Denizli belki de maçı kazandıran hamleyi Yusuf'u alarak yaptı.Bu adama ne demeli?Hani Sergen için kendine biraz baksa çok başka olurdu derler ya Yusuf da bu kategoride bence.Türkiye'de bu kadar seri çalım atabilen bir oyuncu daha yoktur sanırım şu an.O kadar güzel bir gol hazırladı ki aynı oyuncuya iki kez çalım attı.Resmen oyuncuyu geçti ve koşmak istemedi onun tekrar gelmesini bekledi ve bir kez daha attı çalımını. Sıfıra yine başka bir çalımla indi ve Holosko'ya al da at kendini de kurtar dedi.O da attı tabi ki.Bence bu hamle maçın hamlesiydi ve bizlere de şık bir gol izlettirdi.

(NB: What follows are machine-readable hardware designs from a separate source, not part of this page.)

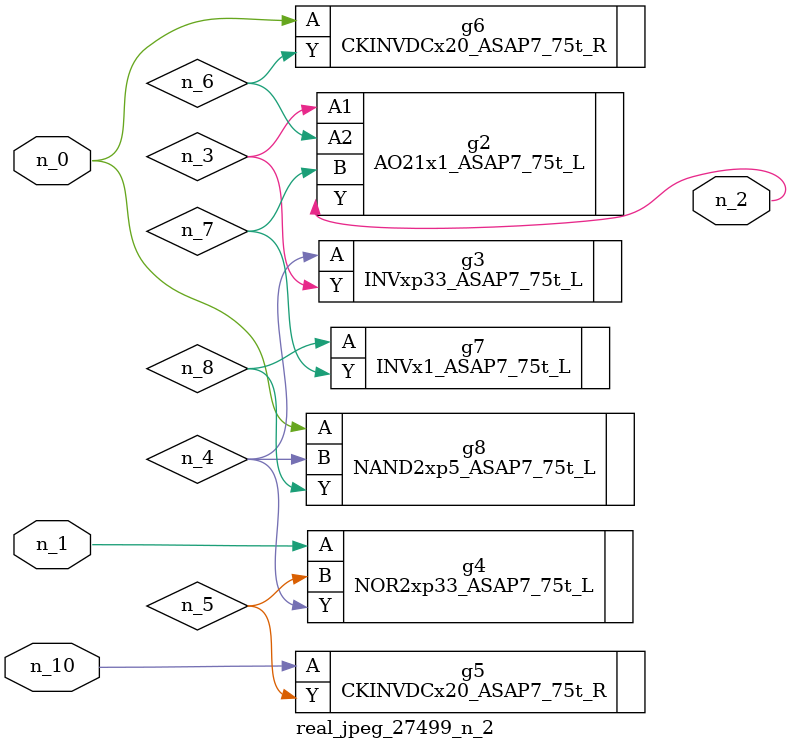
<source format=v>
module real_jpeg_27499_n_2 (n_1, n_10, n_0, n_2);

input n_1;
input n_10;
input n_0;

output n_2;

wire n_5;
wire n_4;
wire n_8;
wire n_6;
wire n_7;
wire n_3;

CKINVDCx20_ASAP7_75t_R g6 ( 
.A(n_0),
.Y(n_6)
);

NAND2xp5_ASAP7_75t_L g8 ( 
.A(n_0),
.B(n_4),
.Y(n_8)
);

NOR2xp33_ASAP7_75t_L g4 ( 
.A(n_1),
.B(n_5),
.Y(n_4)
);

AO21x1_ASAP7_75t_L g2 ( 
.A1(n_3),
.A2(n_6),
.B(n_7),
.Y(n_2)
);

INVxp33_ASAP7_75t_L g3 ( 
.A(n_4),
.Y(n_3)
);

INVx1_ASAP7_75t_L g7 ( 
.A(n_8),
.Y(n_7)
);

CKINVDCx20_ASAP7_75t_R g5 ( 
.A(n_10),
.Y(n_5)
);


endmodule
</source>
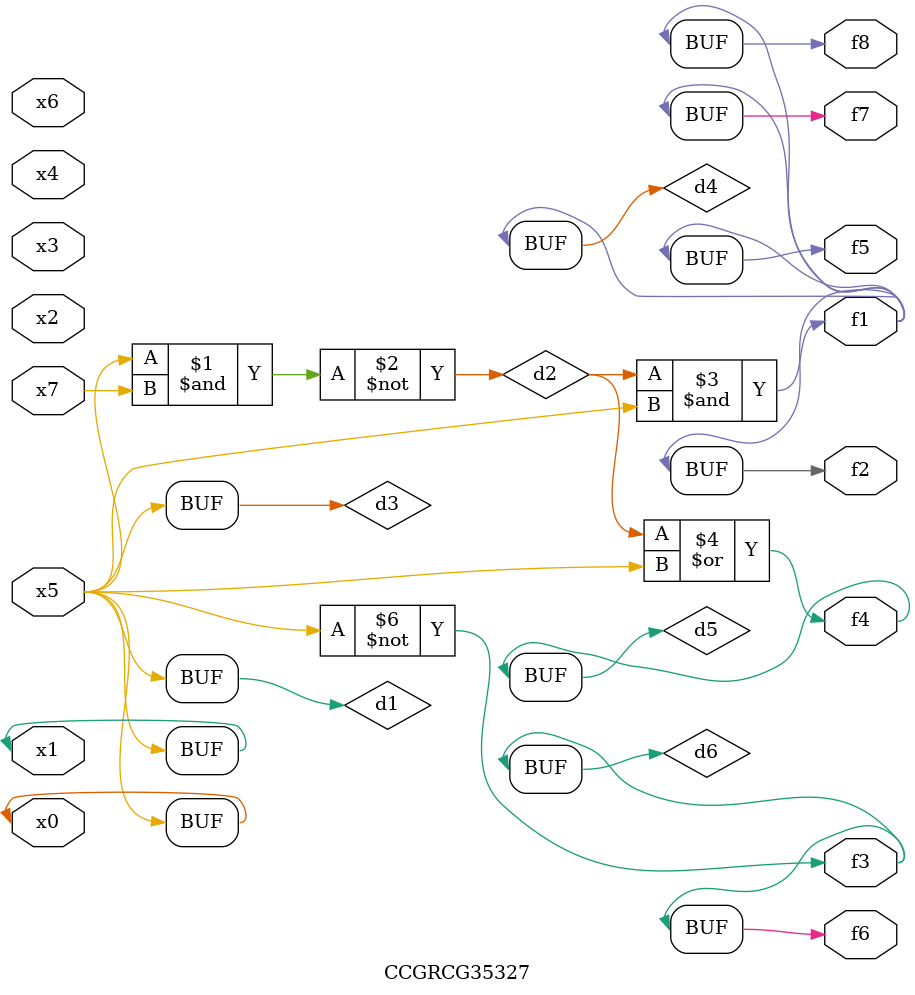
<source format=v>
module CCGRCG35327(
	input x0, x1, x2, x3, x4, x5, x6, x7,
	output f1, f2, f3, f4, f5, f6, f7, f8
);

	wire d1, d2, d3, d4, d5, d6;

	buf (d1, x0, x5);
	nand (d2, x5, x7);
	buf (d3, x0, x1);
	and (d4, d2, d3);
	or (d5, d2, d3);
	nor (d6, d1, d3);
	assign f1 = d4;
	assign f2 = d4;
	assign f3 = d6;
	assign f4 = d5;
	assign f5 = d4;
	assign f6 = d6;
	assign f7 = d4;
	assign f8 = d4;
endmodule

</source>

Sivas'tan sonra Beşiktaş da kazandı ve şampiyonluğu sonuna kadar kovalayacağının mesajını verdi.Es Es ise düşmeye biraz daha yakınlaştı ama hala bu iş onların ellerinde.16ıncı haftadaki Beşiktaş Galatasaray derbisi ve de son haftadaki Galatasaray Sivas maçı şampiyonu belirleyecek gibi.Eğer Galatasaray o haftalara kadar kayıpsız gelirse o son haftalar inanılmaz heyecanlı geçecek.Bize de bu zevkli maçları izlemek düşecek.Tabi ilk olarak bir Ankaraspor engeli var Galatasaray'ın önünde.Sivas da Beşiktaş da devam dedi.Bakalam Galatasaray ne diyecek?